On other occasions, however, no indulgence can be levelled towards him. One of the most damning sections of the interview comes when Whedon is asked about his much-publicised affairs with various colleagues on the Buffy set, and he replies that, while he feels “f______ terrible” about them, Shapiro notes that “he quickly added that he had felt he ‘had’ to sleep with them, that he was ‘powerless’ to resist… I’m not actually joking,” he said. He had been surrounded by beautiful young women — the sort of women who had ignored him when he was younger — and he feared if he didn’t have sex with them, he would “always regret it.” This is backed up with interviews with much younger women who feel exploited and used by him in various short-lived relationships. Whedon’s response was to quote Richard III, who he explicitly compared himself to, specifically the lines:
“Alas, I rather hate myself
For hateful deeds committed by myself.
I am a villain. Yet I lie. I am not.”
Like Shakespeare’s hunchbacked monarch, the writer-director remains a vindictive figure. Whedon is unable to let old scores from the Justice League set go; he refers to his nemesis Fisher as “a malevolent force… a bad actor in both senses” and, when asked about Gal Gadot’s claims that he had threatened her with ending her career, responded: “I don’t threaten people. Who does that?…English is not her first language, and I tend to be annoyingly flowery in my speech.”
It was probably not an excellent idea to hint that much of the discord thrown up by the Justice League fiasco was sown by obsessive Snyder super-fans, any more than it was wise for Whedon to conclude, reflecting on the upset and controversy, that people had been using “every weaponizable word of the modern era to make it seem like I was an abusive monster.” Instead, he told Shapiro: “I think I’m one of the nicer showrunners that’s ever been.”

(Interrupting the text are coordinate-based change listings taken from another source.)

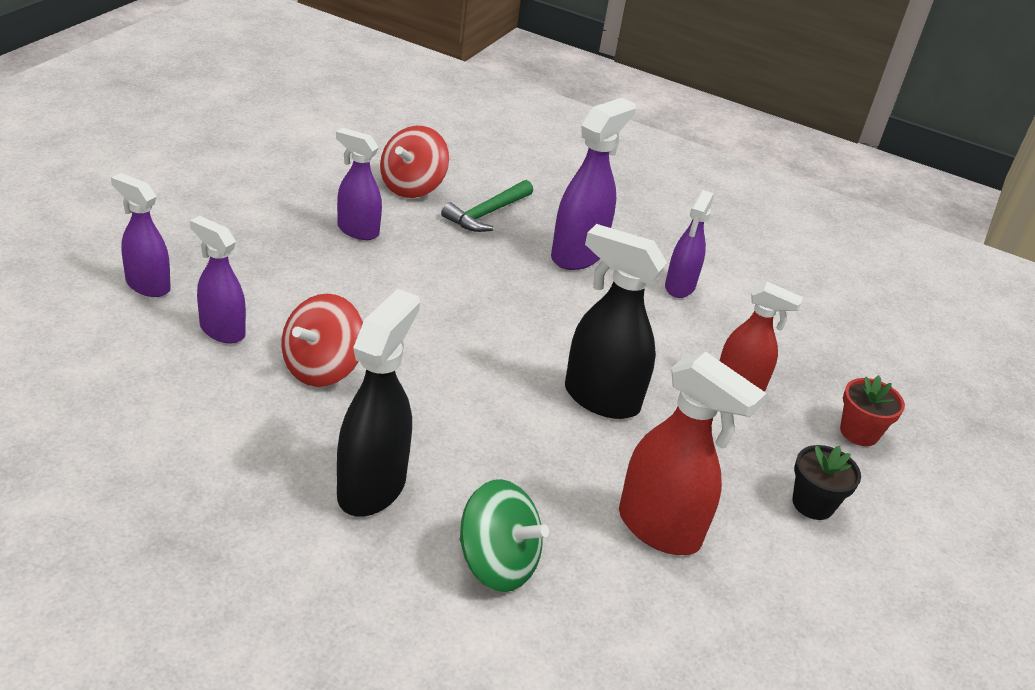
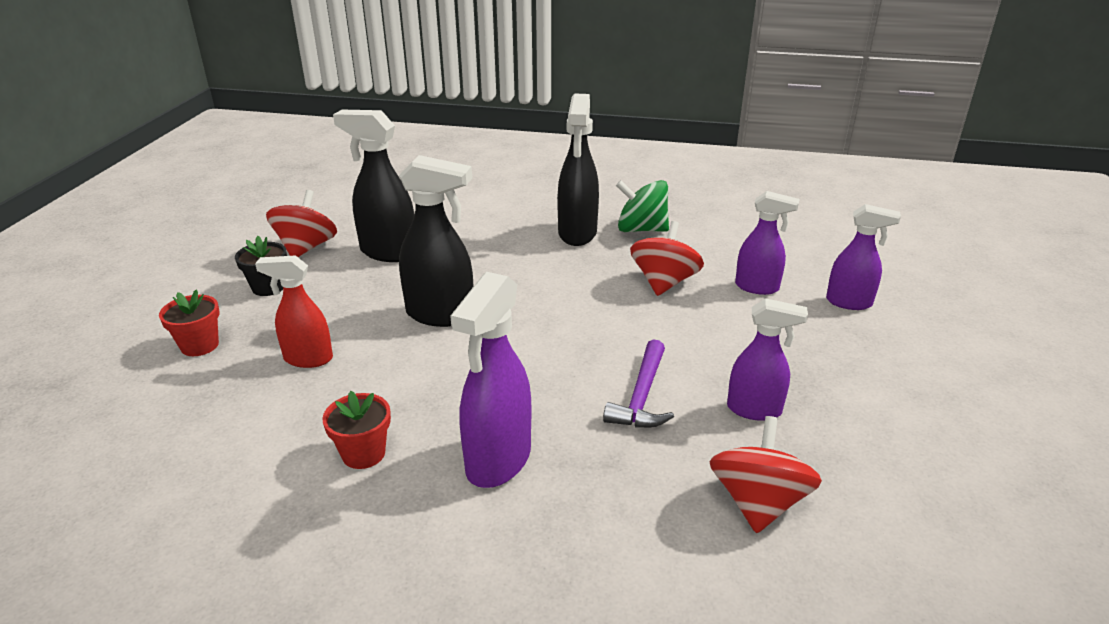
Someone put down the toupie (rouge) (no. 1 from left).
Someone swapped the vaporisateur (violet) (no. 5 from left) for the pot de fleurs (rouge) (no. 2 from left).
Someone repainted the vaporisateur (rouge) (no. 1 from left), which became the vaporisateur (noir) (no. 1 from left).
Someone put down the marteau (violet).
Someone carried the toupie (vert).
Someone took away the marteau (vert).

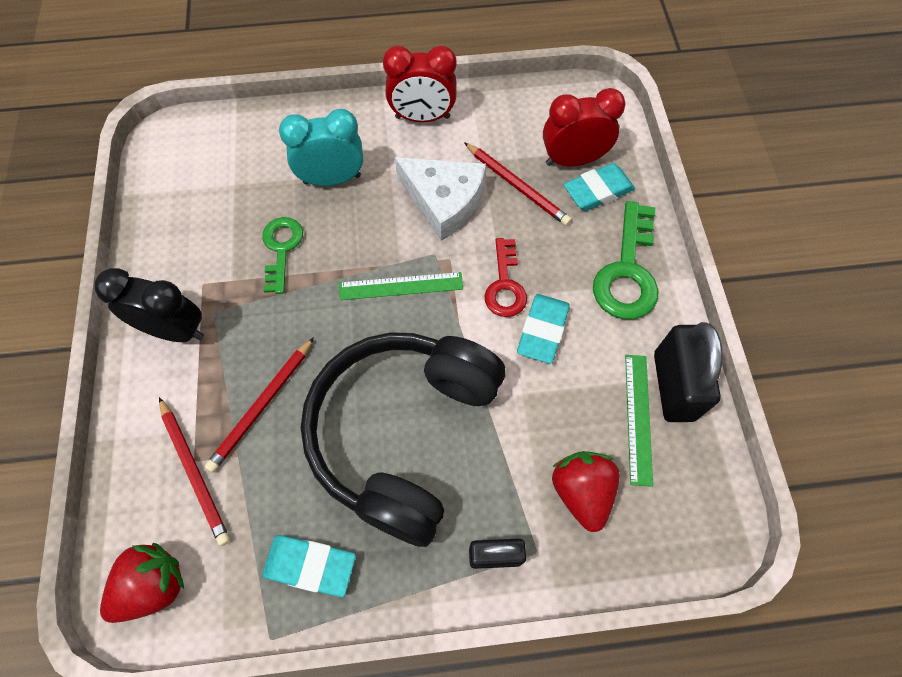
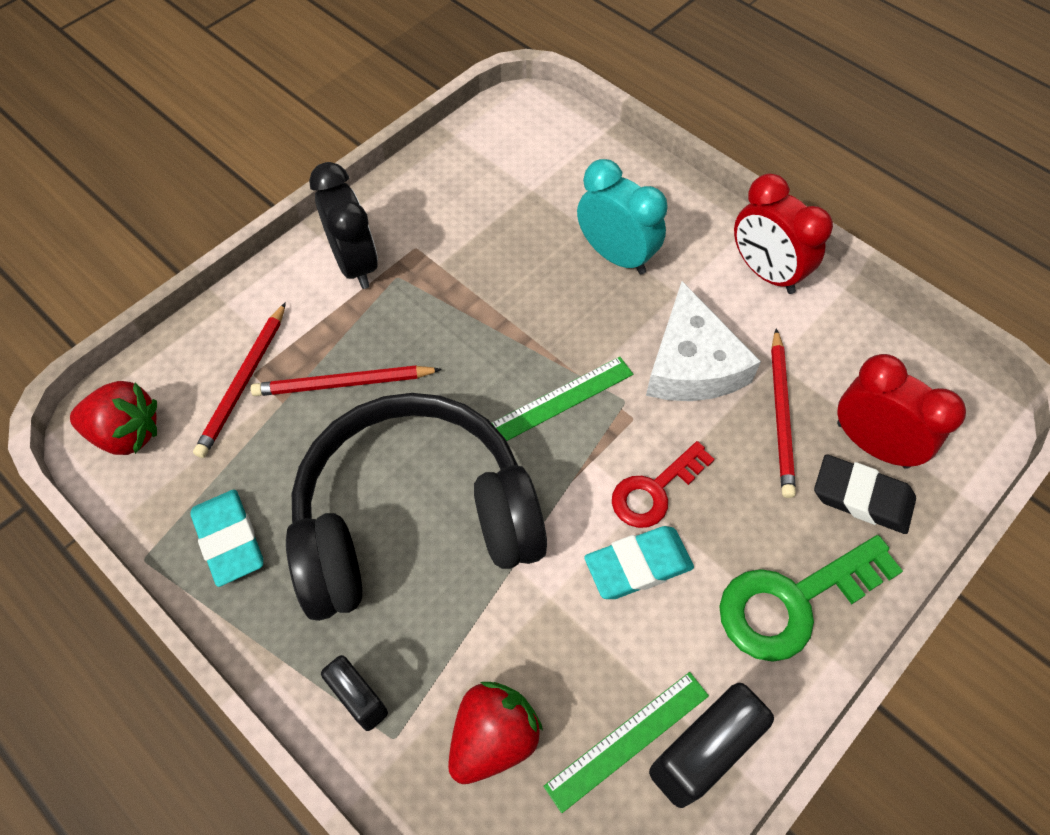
Someone rotated the règle (vert) (no. 1 from left) by 75 degrees counterclockwise.
Someone repainted the gomme (turquoise) (no. 3 from left), which became the gomme (noir).
Someone took away the clé (vert) (no. 1 from left).

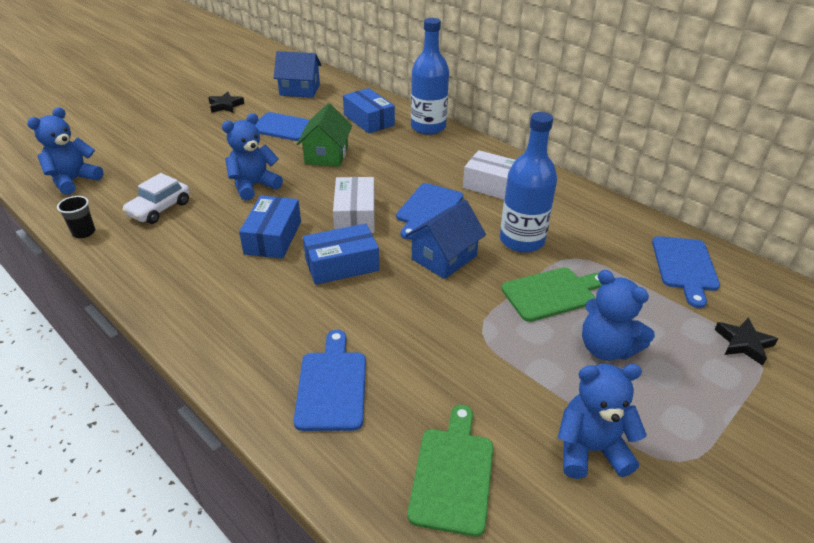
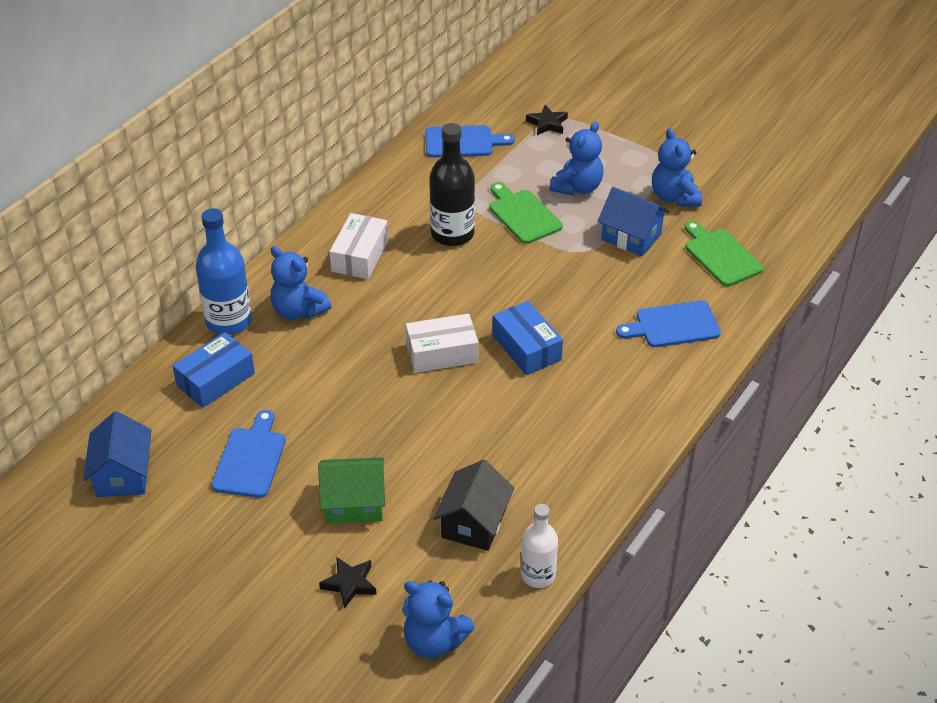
Someone carried the ours en peluche (bleu) (no. 2 from left in the first image).
Someone carried the maison (vert).
Someone carried the étoile (noir) (no. 1 from left).
Someone repainted the bouteille (bleu) (no. 2 from left), which became the bouteille (noir).
Someone swapped the voiture (blanc) for the maison (noir).
Someone swapped the gobelet (noir) for the bouteille (blanc).
Someone carried the maison (bleu) (no. 2 from left).
Someone rotated the planche à découper (vert) (no. 1 from left in the first image) by 60 degrees clockwise.
Someone took away the boîte (bleu) (no. 1 from left).
Someone took away the planche à découper (bleu) (no. 3 from left).

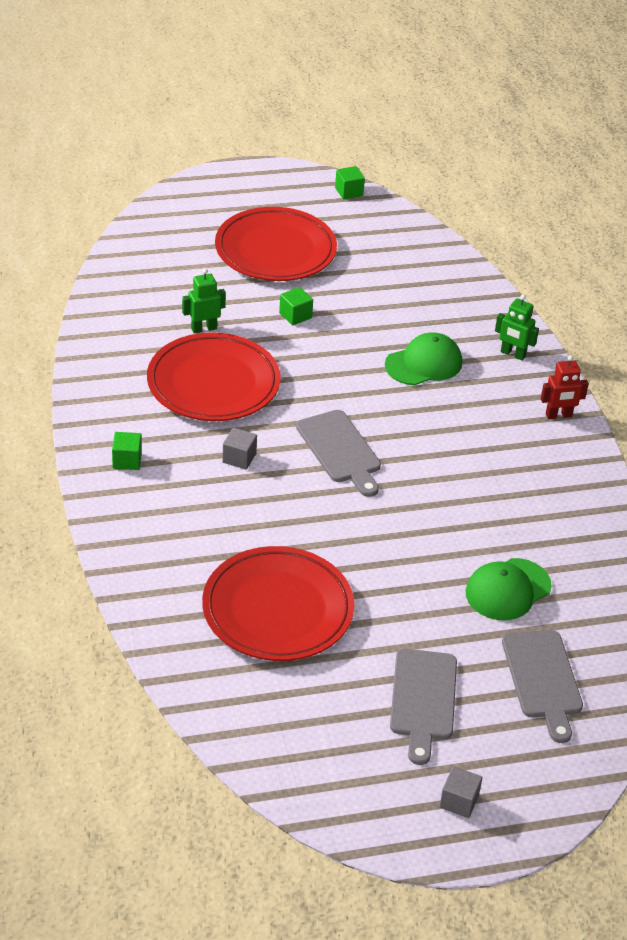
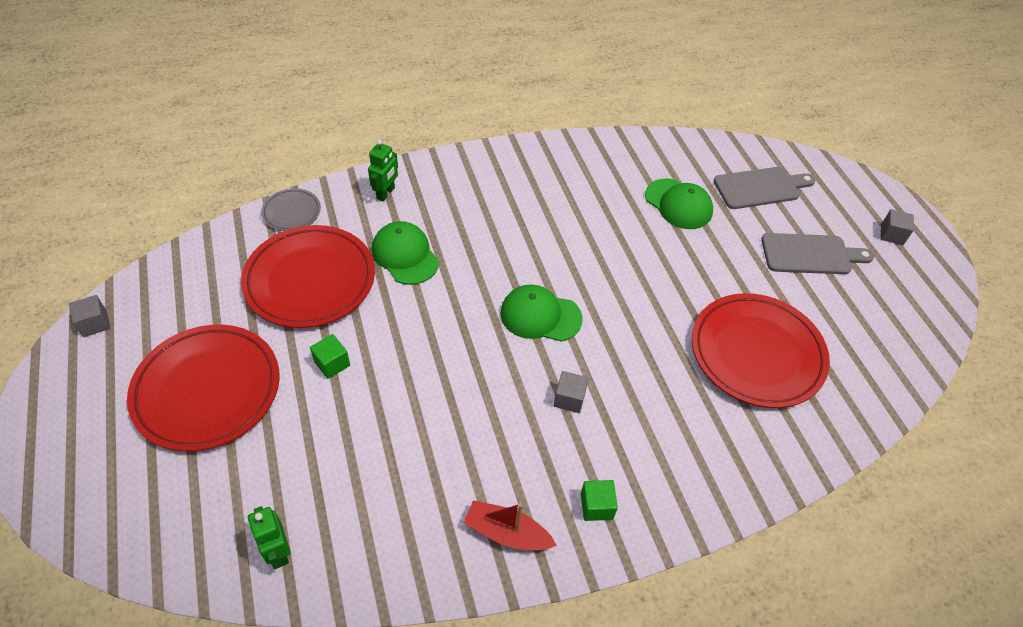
Someone repainted the cube (vert) (no. 3 from left), which became the cube (gris) (no. 1 from left).
Someone carried the assiette (rouge) (no. 1 from left in the first image).
Someone carried the robot (vert) (no. 1 from left).
Someone put down the assiette (gris).
Someone put down the bateau (rouge).
Someone swapped the planche à découper (gris) (no. 1 from left) for the casquette (vert) (no. 2 from left).
Someone took away the robot (rouge).

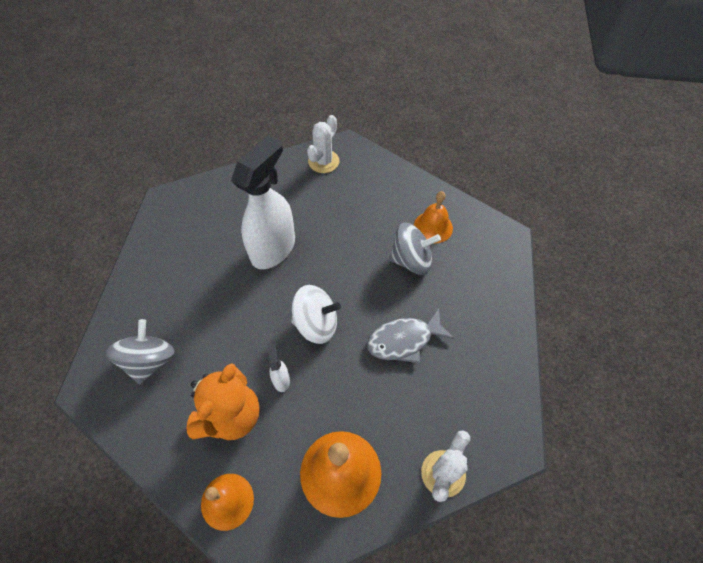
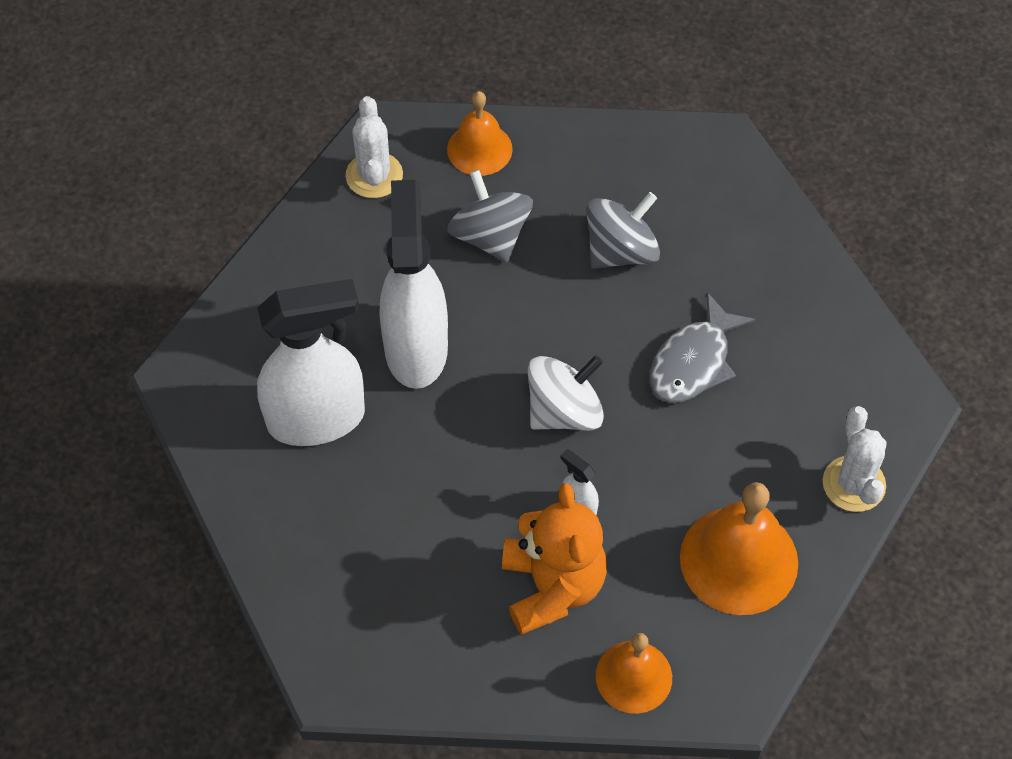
Someone put down the vaporisateur (blanc) (no. 1 from left).
Someone carried the cloche (orange) (no. 3 from left in the first image).
Someone carried the toupie (gris) (no. 1 from left).

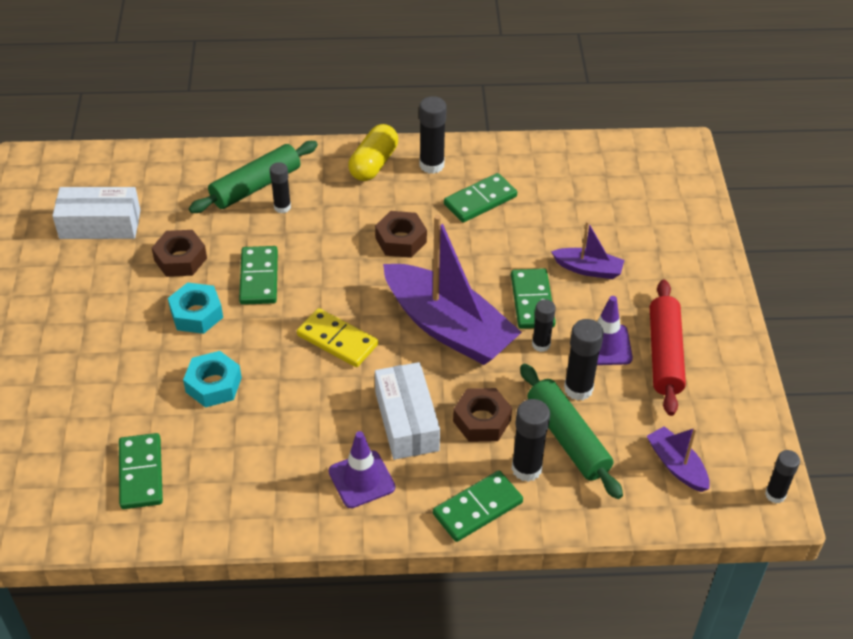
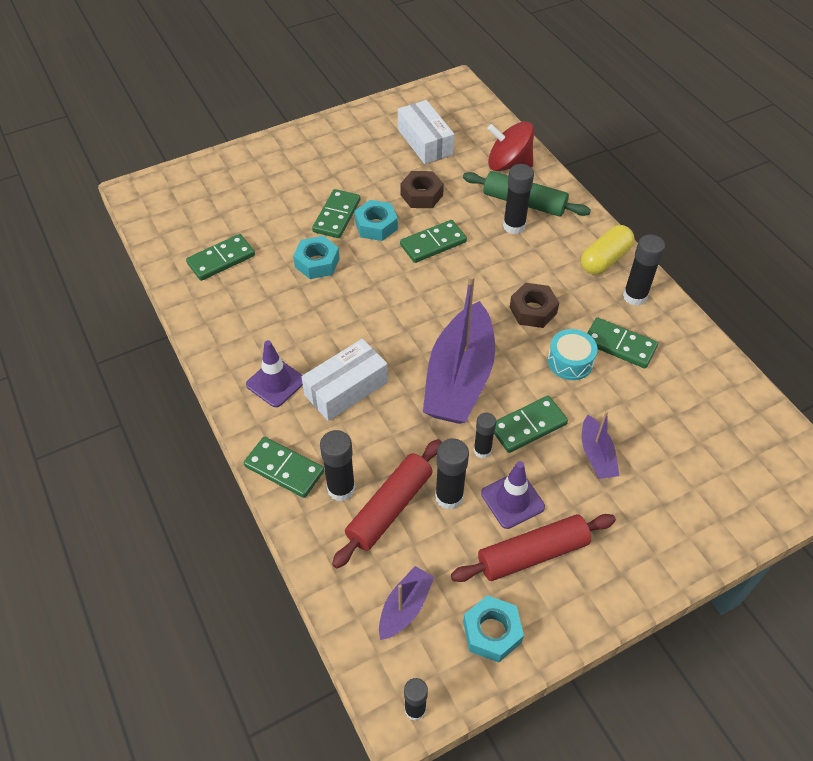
Someone put down the domino (vert) (no. 3 from left).
Someone repainted the rouleau à pâtisserie (vert) (no. 2 from left), which became the rouleau à pâtisserie (rouge) (no. 1 from left).
Someone put down the écrou (turquoise) (no. 3 from left).
Someone put down the toupie (rouge).
Someone scaled the bâton de colle (noir) (no. 1 from left in the first image) by 1.52.
Someone put down the tambour (turquoise).
Someone rotated the gélule (jaune) by 45 degrees counterclockwise.
Someone took away the domino (jaune).
Someone took away the écrou (marron) (no. 3 from left).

The reaction to the interview has been predictable. On Twitter Fisher quipped “looks like Joss Whedon got to direct an endgame after all”, and social media commentary has universally acknowledged that Whedon’s latent and allegedly racism, sexism and gaslighting behaviour – as displayed in the interview – have ended any prospect he might have had of resurrecting his career. By now, he must be bitterly regretting giving the interview. But if he had talked to some of his fallen peers, he might have acted differently.